--- START ---

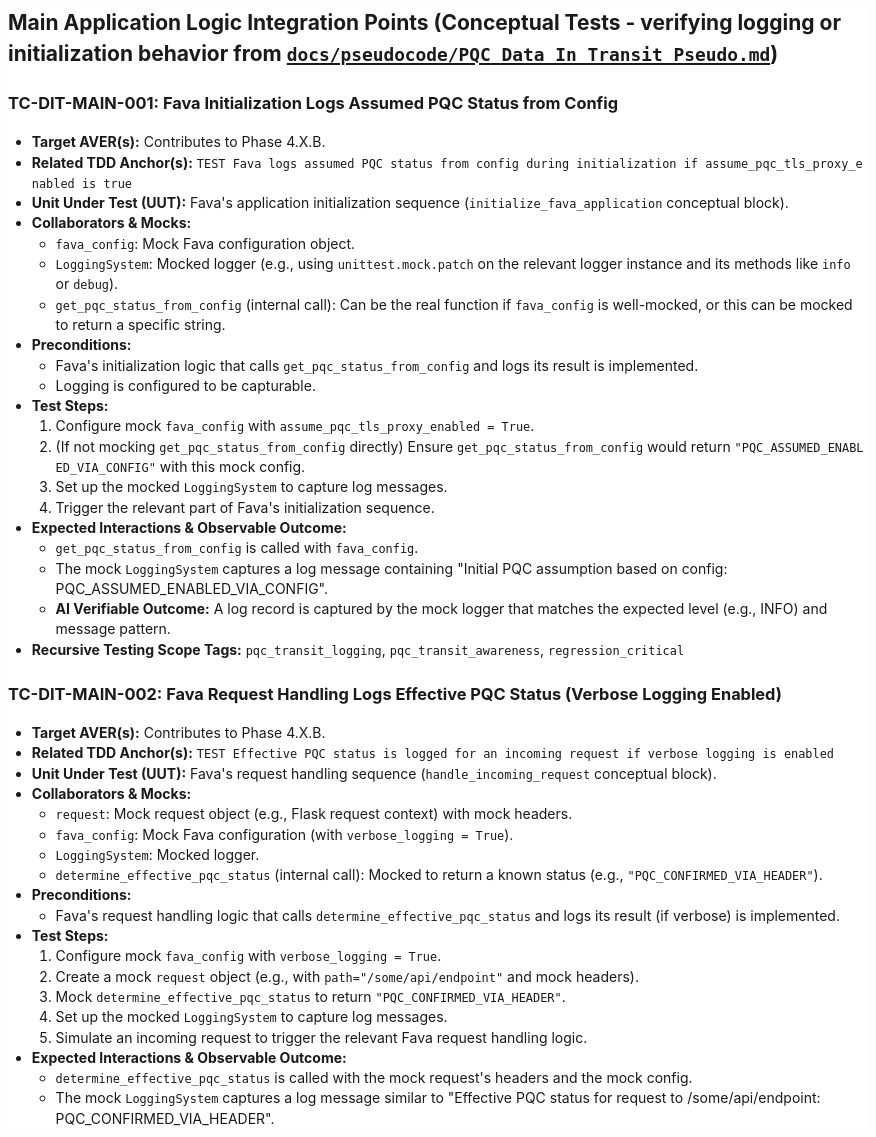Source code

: **Main Application Logic Integration Points** (Conceptual Tests - verifying logging or initialization behavior from [`docs/pseudocode/PQC_Data_In_Transit_Pseudo.md`](../../docs/pseudocode/PQC_Data_In_Transit_Pseudo.md#4-main-application-logic-conceptual-integration-points))
---

### TC-DIT-MAIN-001: Fava Initialization Logs Assumed PQC Status from Config
*   **Target AVER(s):** Contributes to Phase 4.X.B.
*   **Related TDD Anchor(s):** `TEST Fava logs assumed PQC status from config during initialization if assume_pqc_tls_proxy_enabled is true`
*   **Unit Under Test (UUT):** Fava's application initialization sequence (`initialize_fava_application` conceptual block).
*   **Collaborators & Mocks:**
    *   `fava_config`: Mock Fava configuration object.
    *   `LoggingSystem`: Mocked logger (e.g., using `unittest.mock.patch` on the relevant logger instance and its methods like `info` or `debug`).
    *   `get_pqc_status_from_config` (internal call): Can be the real function if `fava_config` is well-mocked, or this can be mocked to return a specific string.
*   **Preconditions:**
    *   Fava's initialization logic that calls `get_pqc_status_from_config` and logs its result is implemented.
    *   Logging is configured to be capturable.
*   **Test Steps:**
    1.  Configure mock `fava_config` with `assume_pqc_tls_proxy_enabled = True`.
    2.  (If not mocking `get_pqc_status_from_config` directly) Ensure `get_pqc_status_from_config` would return `"PQC_ASSUMED_ENABLED_VIA_CONFIG"` with this mock config.
    3.  Set up the mocked `LoggingSystem` to capture log messages.
    4.  Trigger the relevant part of Fava's initialization sequence.
*   **Expected Interactions & Observable Outcome:**
    *   `get_pqc_status_from_config` is called with `fava_config`.
    *   The mock `LoggingSystem` captures a log message containing "Initial PQC assumption based on config: PQC_ASSUMED_ENABLED_VIA_CONFIG".
    *   **AI Verifiable Outcome:** A log record is captured by the mock logger that matches the expected level (e.g., INFO) and message pattern.
*   **Recursive Testing Scope Tags:** `pqc_transit_logging`, `pqc_transit_awareness`, `regression_critical`

### TC-DIT-MAIN-002: Fava Request Handling Logs Effective PQC Status (Verbose Logging Enabled)
*   **Target AVER(s):** Contributes to Phase 4.X.B.
*   **Related TDD Anchor(s):** `TEST Effective PQC status is logged for an incoming request if verbose logging is enabled`
*   **Unit Under Test (UUT):** Fava's request handling sequence (`handle_incoming_request` conceptual block).
*   **Collaborators & Mocks:**
    *   `request`: Mock request object (e.g., Flask request context) with mock headers.
    *   `fava_config`: Mock Fava configuration (with `verbose_logging = True`).
    *   `LoggingSystem`: Mocked logger.
    *   `determine_effective_pqc_status` (internal call): Mocked to return a known status (e.g., `"PQC_CONFIRMED_VIA_HEADER"`).
*   **Preconditions:**
    *   Fava's request handling logic that calls `determine_effective_pqc_status` and logs its result (if verbose) is implemented.
*   **Test Steps:**
    1.  Configure mock `fava_config` with `verbose_logging = True`.
    2.  Create a mock `request` object (e.g., with `path="/some/api/endpoint"` and mock headers).
    3.  Mock `determine_effective_pqc_status` to return `"PQC_CONFIRMED_VIA_HEADER"`.
    4.  Set up the mocked `LoggingSystem` to capture log messages.
    5.  Simulate an incoming request to trigger the relevant Fava request handling logic.
*   **Expected Interactions & Observable Outcome:**
    *   `determine_effective_pqc_status` is called with the mock request's headers and the mock config.
    *   The mock `LoggingSystem` captures a log message similar to "Effective PQC status for request to /some/api/endpoint: PQC_CONFIRMED_VIA_HEADER".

--- END ---

- WHAT IS EXPECTED
If a line in the records above holds the string "messages", copy it.

- TASK ANSWER
    3.  Set up the mocked `LoggingSystem` to capture log messages.
    4.  Set up the mocked `LoggingSystem` to capture log messages.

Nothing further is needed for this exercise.